§ Excerpt provided:

☆ ☆ ☆ ☆ ☆

For each of the Asian studies with GWAS data (Supplementary Table 1), we searched for independent secondary association signals within a flanking +/− 500 kb region of the lead variant in each of the newly identified breast cancer risk loci using conditional analysis, with an adjustment for the newly identified lead risk SNPs when individual-level data was available \(\left[ {{\mathrm{log}}\left( {\frac{P}{{1 - P}}} \right) = \beta _0 + \beta _1{\mathrm{SNP}}_{i} + \beta _2{\mathrm{SNP}}_{{\mathrm{new}}\, {\mathrm{index}}} + \beta {\mathrm{COVAR}}} \right]\). We used GCTA software (option -COJO)42 to perform the conditional analysis for the BBJ1, Seoul Breast Cancer Study (SeBCS), and BCAC European GWAS, for which only summary statistics data were available. MEGA array genotyping data was used as reference panel for LD estimation. The results of individual study were combined by a fixed-effect meta-analysis using METAL. SNPs showing an association with breast cancer risk at Pconditional < 1 × 10−4 were considered independent secondary association signals. The analysis was also performed within known susceptibility loci. All statistical tests were two-sided.
Statistical power
For the cross-ancestry meta-analysis (sample size shown in the Supplementary Table 1, alpha set to 5.0 × 10−8), we had >80% power to detect the association between SNP and breast cancer risk with an OR of >1.06, 1.07, and 1.11 and EAF of 0.10 in the analysis of ER-positive, ER-negative cancer and all cancer combined, respectively (Supplementary Table 18).
Functional annotation and enrichment analysis
Novel risk loci were defined as those ±500 Kb away from the lead risk variant reported by previous GWAS conducted in populations of Asian or European-ancestry for breast cancer. The lead risk SNPs newly identified in our study were defined as the variant showing an association with breast cancer risk with the lowest P-value in a given locus in the meta-analysis. Functional annotations of the lead SNPs and their correlated variants (r2 > 0.8 in 1000 Genomes Project, East Asian or European populations) were performed using HaploReg v4.143. The functional annotation of chromatin states from chromHMM, DNase I hypersensitive and histone modifications such as H3K4, H3K9 and H3K27, were based on the epigenetic data in human breast mammary epithelial cells (HMEC), MCF-7 cells, and other cell lines from the Encyclopedia of DNA Elements (ENCODE) Project and Roadmap Epigenetics Project. We further applied GARFIELD44 to assess functional enrichment for all risk loci identified to date for breast cancer risk and those newly reported in the current study. According to GARFIELD, the significance level for the enrichment analysis was set to 9.7 × 10−5. Known risk loci (±500 kb) were removed when evaluating functional enrichment for the newly identified loci.

☆ ☆ ☆ ☆ ☆

§ Raw data:
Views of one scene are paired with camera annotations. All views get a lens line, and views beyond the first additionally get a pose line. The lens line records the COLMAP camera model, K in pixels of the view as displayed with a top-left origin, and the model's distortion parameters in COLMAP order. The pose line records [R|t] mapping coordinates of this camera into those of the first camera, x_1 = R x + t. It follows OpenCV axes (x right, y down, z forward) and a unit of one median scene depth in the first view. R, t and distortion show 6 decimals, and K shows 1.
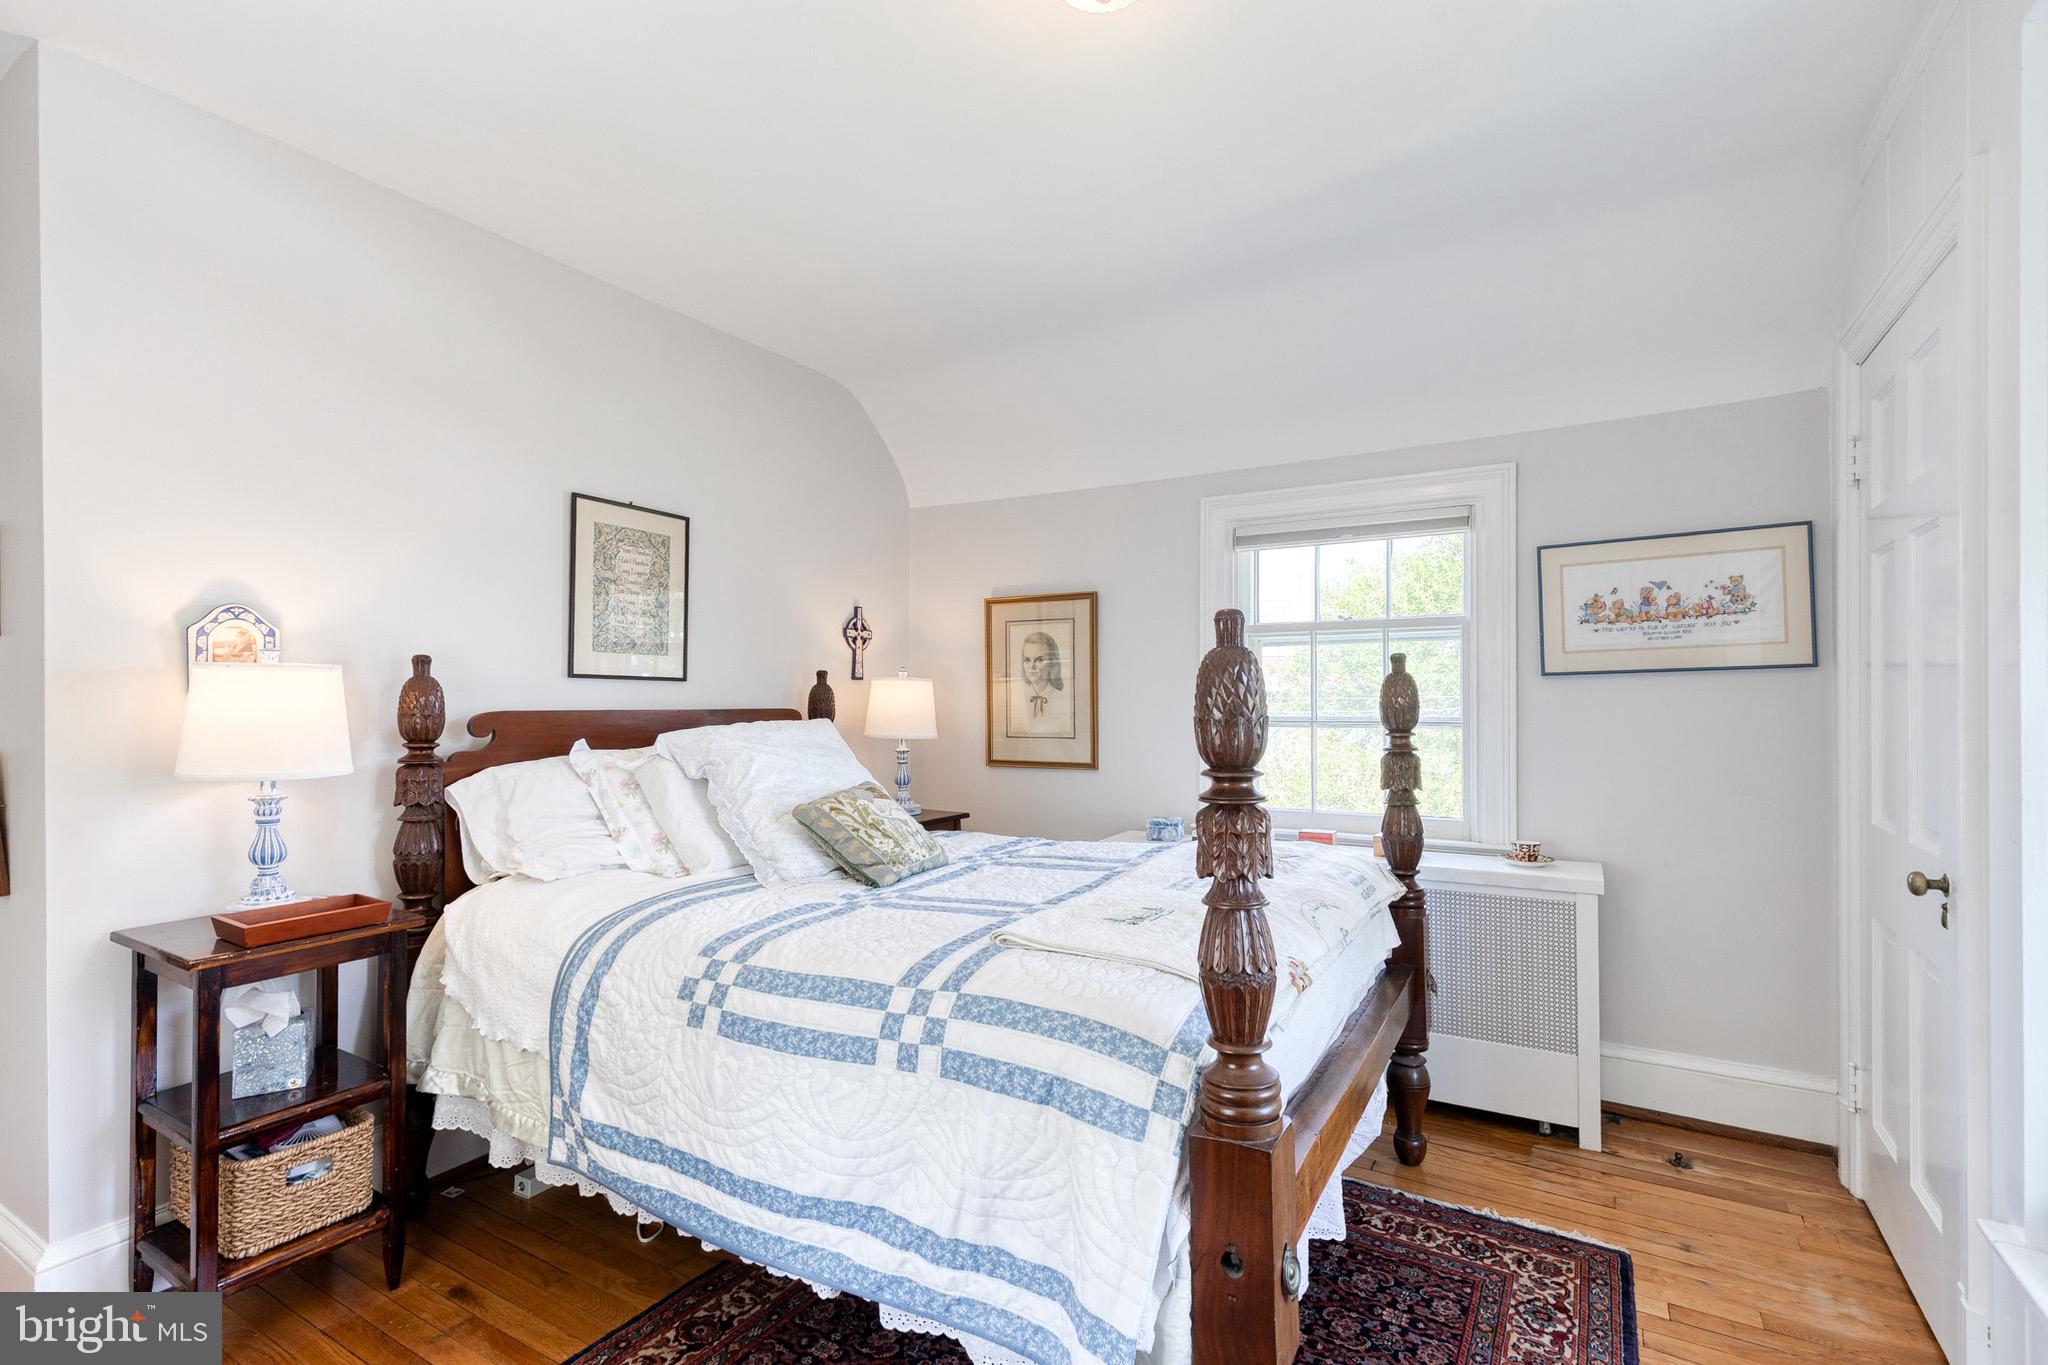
lens RADIAL K [[946.8, 0, 1019.8], [0, 946.8, 686.6], [0, 0, 1]] dist [0.003186, 0.000375]
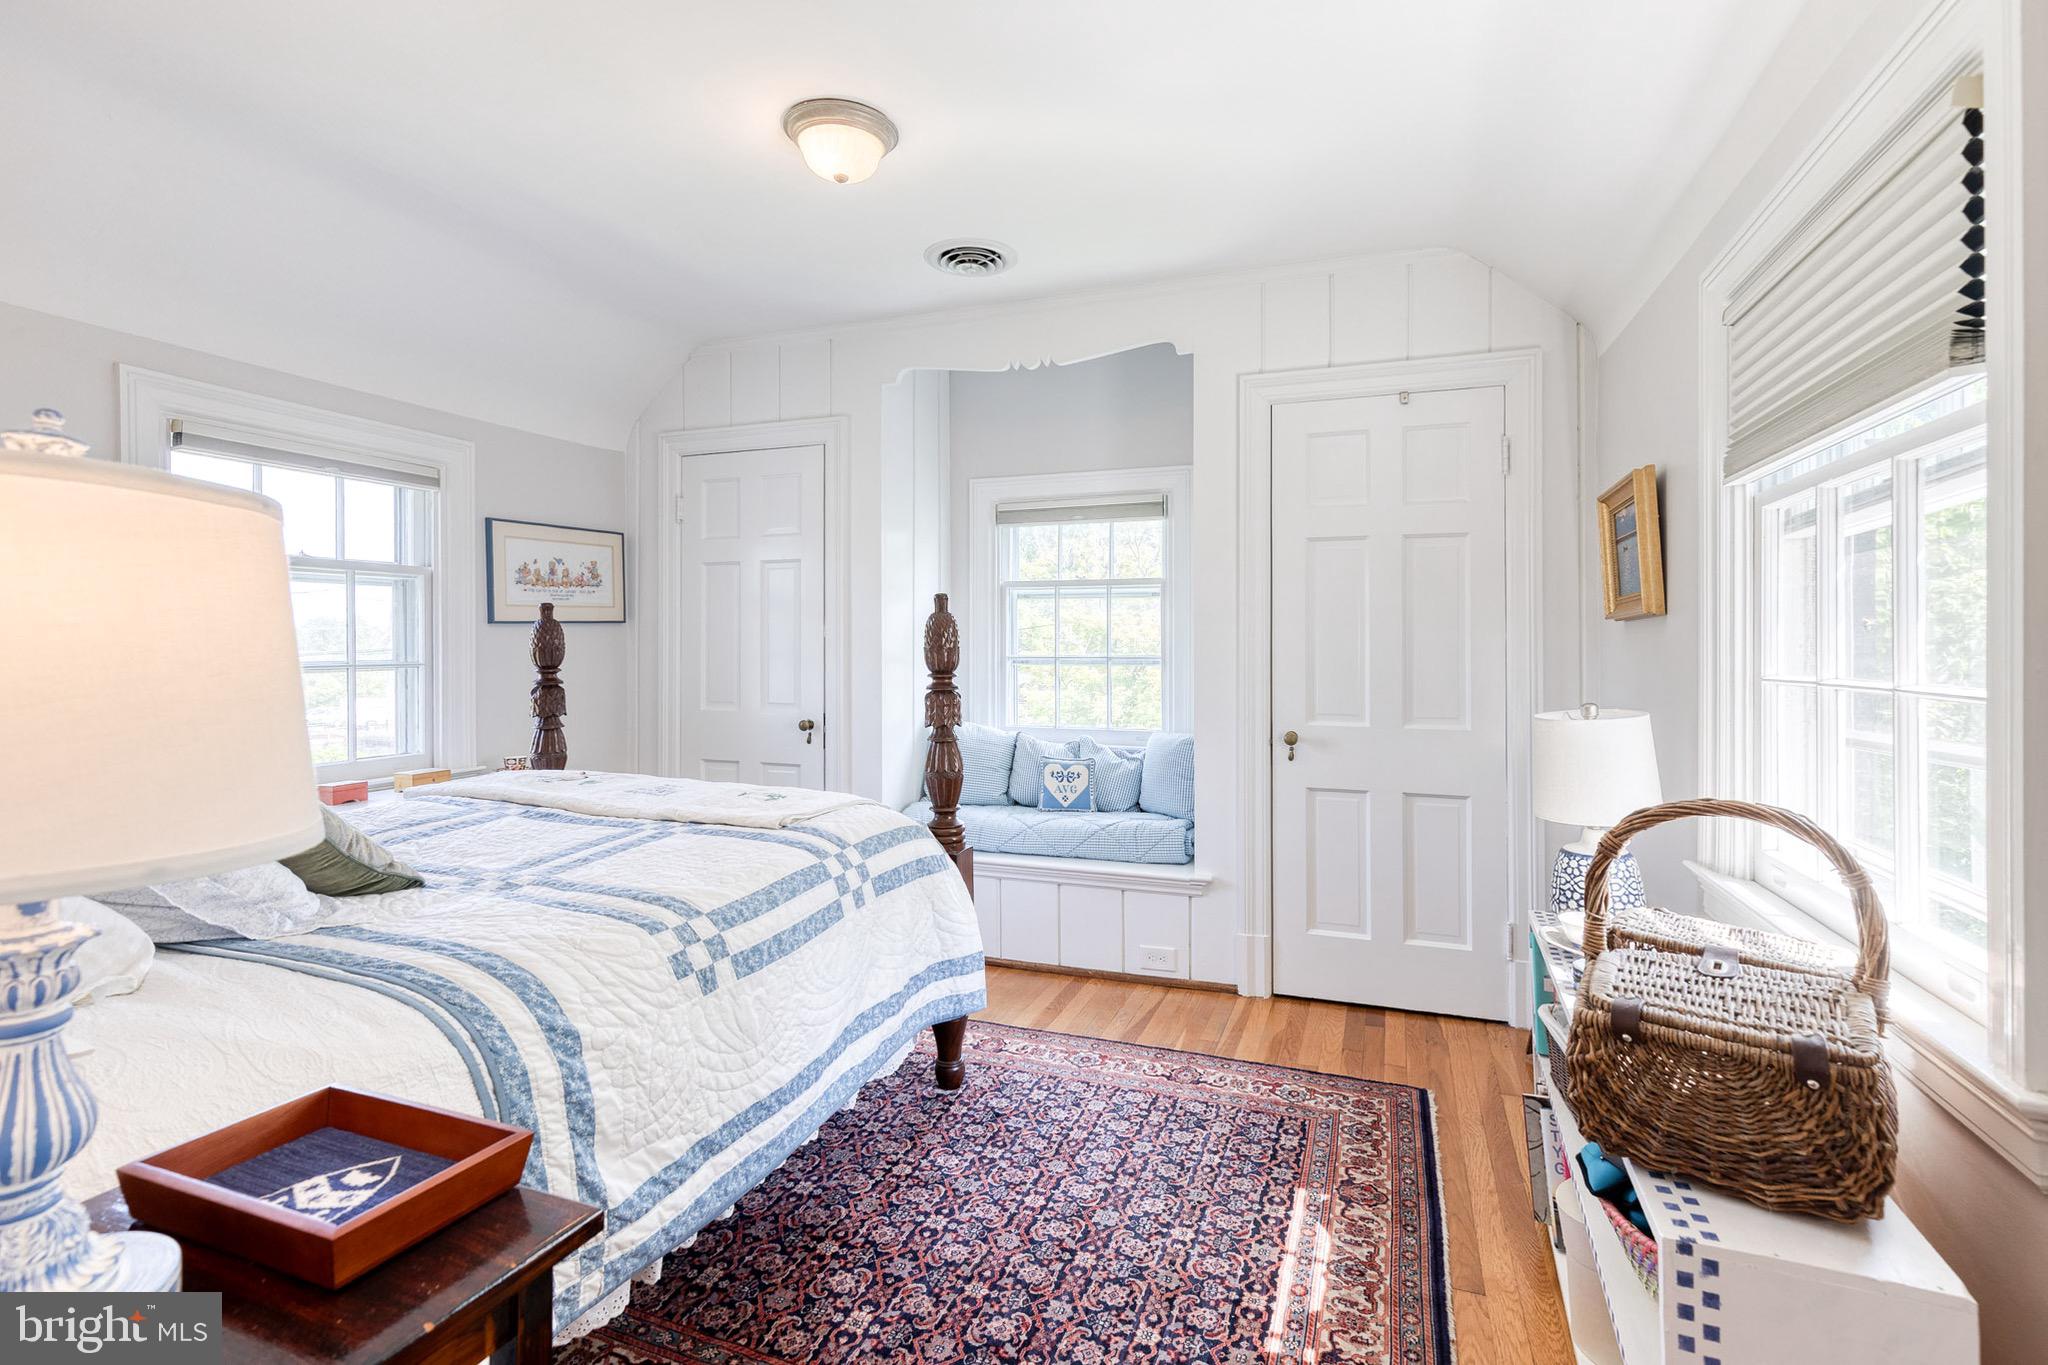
lens RADIAL K [[912.2, 0, 1065.1], [0, 912.2, 642.7], [0, 0, 1]] dist [0.000101, 0.043183]
pose [[-0.190256, 0.004840, 0.981723, -1.165896], [-0.006509, 0.999960, -0.006192, 0.024688], [-0.981713, -0.007568, -0.190217, 0.764508]]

☆ ☆ ☆ ☆ ☆

§ Problems to work on:
a - Write out the part of the breast cancer methods text starting with "Statistical power" and going on through "(Supplementary Table 18).".
b - Turn the paragraph of the breast cancer methods text that opens with "Novel risk loci were defined" into a short bulleted list that keeps its main facts.

§ Solutions to the problems:
a -
Statistical power
For the cross-ancestry meta-analysis (sample size shown in the Supplementary Table 1, alpha set to 5.0 × 10−8), we had >80% power to detect the association between SNP and breast cancer risk with an OR of >1.06, 1.07, and 1.11 and EAF of 0.10 in the analysis of ER-positive, ER-negative cancer and all cancer combined, respectively (Supplementary Table 18).

b -
- Novel risk loci lay ±500 kb away from lead risk variants reported by earlier breast cancer GWAS in Asian or European-ancestry populations.
- A newly identified lead risk SNP was the variant with the lowest P-value for breast cancer risk in a given locus in the meta-analysis.
- HaploReg was used to annotate lead SNPs and their correlated variants (r2 > 0.8 in 1000 Genomes Project East Asian or European populations).
- Annotations of chromatin states (chromHMM), DNase I hypersensitivity and histone modifications (H3K4, H3K9, H3K27) came from ENCODE and Roadmap Epigenetics data in HMEC, MCF-7 and other cell lines.
- GARFIELD tested functional enrichment for all known breast cancer risk loci and for the newly reported ones, with significance set at 9.7 × 10−5.
- Known risk loci (±500 kb) were removed when testing enrichment for the new loci.